The project seeks to investigate, for the first time, whether and how African (and Middle Eastern) textualities have influenced the drama of Shakespeare and his contemporaries. Its task is to identify, contextualise and interpret the impact of African and also Middle Eastern textualities on selected plays mainly by William Shakespeare. It is innovative also in exploring how African narratives, visual arts, and performative practices are likely to have travelled to Elizabethan England, and how such pathways can be proven and understood. The object of study is textualities that travel rhizomically and partly orally, influencing a text without an author’s being necessarily aware thereof (“re*source”), thus transgressing the category of
written “source”. This interacts with “trans*textuality” (Arndt), which theorises the rhizomic pattern of travelling textualities and knowledges. Based on TransArea Literary Studies, the project reconfigures the Eurocentric focus of Shakespeare
(source) studies. Susan Arndt will work on theoretical frames and conceptual pillars to reconfigure Shakespeare source studies from within reconfigured African Studies, overcoming their Europe-centred purview. Michael Steppat will work on text transmission, i.e. processes of how texts come to emerge in various shapes at certain times. A post-doctoral project studies Yoruba orature and in particular Ifá divination, for its transmission via the Atlantic or Mediterranean to London (Ifeoluwa Aboluwade).

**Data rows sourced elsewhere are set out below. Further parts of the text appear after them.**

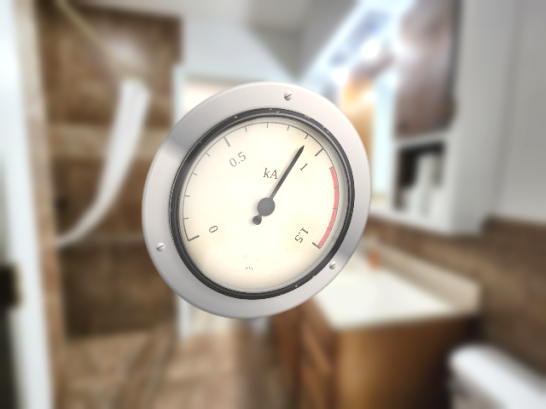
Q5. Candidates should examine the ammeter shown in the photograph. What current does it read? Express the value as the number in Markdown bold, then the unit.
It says **0.9** kA
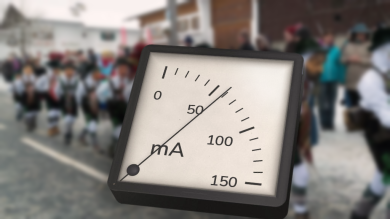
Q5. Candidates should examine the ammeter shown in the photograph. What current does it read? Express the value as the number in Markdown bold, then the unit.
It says **60** mA
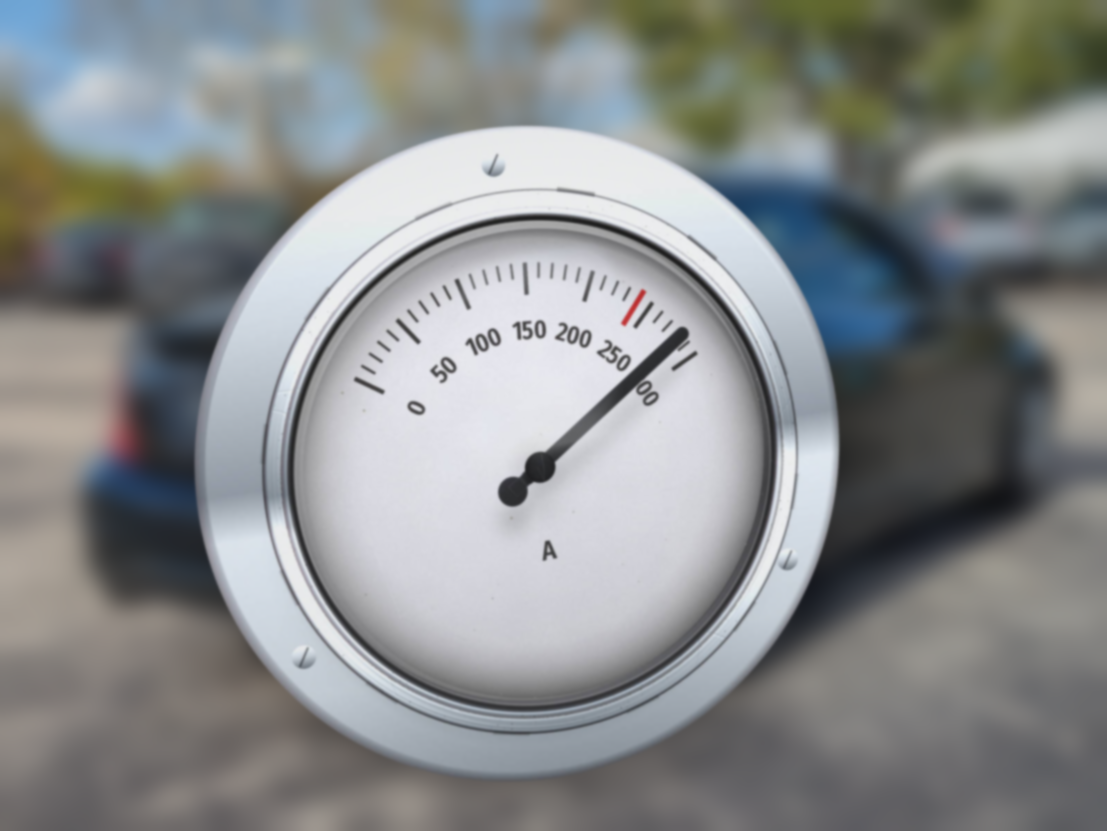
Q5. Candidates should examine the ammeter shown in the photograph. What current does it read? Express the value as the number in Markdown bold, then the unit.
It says **280** A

It is complemented by an outsourced PhD thesis that traces the travelling of textualities from Persia via the Ottoman Empire to London (Taghrid Elhanafy). Arndt will author a monograph on African knowledge and negotiations of whiteness in Shakespeare’s work. Moreover, the project leaders will each write one peer-reviewed article to be submitted to Shakespeare Survey. The project will be inaugurated with a workshop that gathers core and affiliated researchers and concluded with two outreach events as well as an international conference to feed into a collectively authored book titled “Knowledge and Trans*textuality: African & Middle Eastern Sources and Shakespearean Drama”.